La incomodidad que causa en la muñeca y en Barbieland el no ser lo suficientemente perfecto se conoce como atelofobia. Aunque no es un diagnóstico, sino que es parte de una categoría más amplia de trastornos de ansiedad, los expertos explican que genera problemas psicológicos en quien la padece. Sobre este tema fue entrevistada por el diario El Mercurio, la psicóloga y académica de nuestro departamento, Dra. Annelisse Dörr.

Una de las situaciones desencadenantes del sufrimiento de Barbie es que sus pies dejan de estar en puntilla. “Pueden ser hechos aparentemente nimios los que lleven a descomponerse a una persona muy perfeccionista”, asegura la Dra. Anneliesse Dörr.
En Barbieland todo es perfecto. Sin embargo, un día, Barbie -interpretada por Margot Robbie en la nueva película sobre la muñeca que fue récord de taquilla en su primer fin de semana en EE.UU. y en Chile el día de su estreno- descubre algunas “imperfecciones” que la aterrorizan y transforman su plástica existencia.
“El personaje principal se presenta como una personalidad cándida e ingenua que vive en un mundo donde se le exige cumplir con todas las expectativas que se tienen de una Barbie perfecta. En este sentido, es muy ingenioso que la directora Greta Gerwig ponga como situación desencadenante del sufrimiento de esta muñeca el hecho de que sus pies se le pongan planos y no pueda caminar más en puntillas, o que tenga celulitis, ya que pueden ser hechos aparentemente nimios los que lleven a descomponerse a una persona muy perfeccionista”, dice Anneliese Dörr, doctora en psicología y académica de la Facultad de Medicina de la U. de Chile.

· · · · ·

--- CONSIGNAS DEL EJERCICIO ---
**1.** Según el texto sobre Barbie, ¿quién dirige la película?
**2.** Reproduce del texto sobre Barbie el tramo que va desde "Una de las situaciones" hasta "Dra. Anneliesse Dörr.", ambos incluidos.
Las entradas no intervienen en este ejercicio.

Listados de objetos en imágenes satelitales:
· · · · ·

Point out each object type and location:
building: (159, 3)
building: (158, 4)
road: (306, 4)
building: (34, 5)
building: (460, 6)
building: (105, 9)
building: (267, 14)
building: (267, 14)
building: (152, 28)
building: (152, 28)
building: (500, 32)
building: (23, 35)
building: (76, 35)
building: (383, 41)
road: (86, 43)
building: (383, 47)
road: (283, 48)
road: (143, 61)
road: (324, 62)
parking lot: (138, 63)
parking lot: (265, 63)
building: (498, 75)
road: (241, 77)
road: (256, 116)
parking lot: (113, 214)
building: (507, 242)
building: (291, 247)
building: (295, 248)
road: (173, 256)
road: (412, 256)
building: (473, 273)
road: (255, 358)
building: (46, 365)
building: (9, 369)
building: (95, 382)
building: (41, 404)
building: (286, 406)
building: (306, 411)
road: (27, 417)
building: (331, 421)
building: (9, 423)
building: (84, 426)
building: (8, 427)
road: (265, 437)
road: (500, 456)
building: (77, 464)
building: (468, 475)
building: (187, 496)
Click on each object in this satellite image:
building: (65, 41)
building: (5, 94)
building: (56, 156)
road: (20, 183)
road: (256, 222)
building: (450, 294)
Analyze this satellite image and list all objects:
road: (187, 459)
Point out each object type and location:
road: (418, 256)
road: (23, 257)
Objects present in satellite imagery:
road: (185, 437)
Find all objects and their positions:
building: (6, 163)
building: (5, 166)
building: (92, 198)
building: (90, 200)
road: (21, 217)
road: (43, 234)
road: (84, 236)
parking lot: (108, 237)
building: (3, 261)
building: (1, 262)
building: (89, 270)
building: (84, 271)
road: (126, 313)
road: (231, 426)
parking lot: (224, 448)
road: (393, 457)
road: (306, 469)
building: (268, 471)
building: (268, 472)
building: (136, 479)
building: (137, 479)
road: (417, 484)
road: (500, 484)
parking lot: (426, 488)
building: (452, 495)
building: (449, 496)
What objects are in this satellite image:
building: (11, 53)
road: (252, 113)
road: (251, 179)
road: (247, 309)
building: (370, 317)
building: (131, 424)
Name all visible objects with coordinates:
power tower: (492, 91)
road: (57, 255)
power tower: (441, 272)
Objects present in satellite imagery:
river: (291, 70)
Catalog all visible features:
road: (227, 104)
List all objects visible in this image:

· · · · ·

--- RESPUESTAS DEL EJERCICIO ---
**1.** Greta Gerwig.

**2.**
Una de las situaciones desencadenantes del sufrimiento de Barbie es que sus pies dejan de estar en puntilla. “Pueden ser hechos aparentemente nimios los que lleven a descomponerse a una persona muy perfeccionista”, asegura la Dra. Anneliesse Dörr.